» DATA FOR ANALYSIS:
--------------------
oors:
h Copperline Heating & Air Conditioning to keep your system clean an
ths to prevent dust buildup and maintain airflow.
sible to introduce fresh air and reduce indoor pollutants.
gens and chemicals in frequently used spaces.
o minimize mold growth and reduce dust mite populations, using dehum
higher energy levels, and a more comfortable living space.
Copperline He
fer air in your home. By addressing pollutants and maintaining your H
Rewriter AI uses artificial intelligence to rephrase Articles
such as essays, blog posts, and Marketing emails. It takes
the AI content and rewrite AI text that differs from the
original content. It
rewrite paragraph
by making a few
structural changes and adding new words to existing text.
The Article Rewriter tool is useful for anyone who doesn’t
--------------------
» REQUIREMENT: Where does the word "dust" appear in the records? Copy every line that holds it.

» WRITTEN RESPONSE:
ths to prevent dust buildup and maintain airflow.
o minimize mold growth and reduce dust mite populations, using dehum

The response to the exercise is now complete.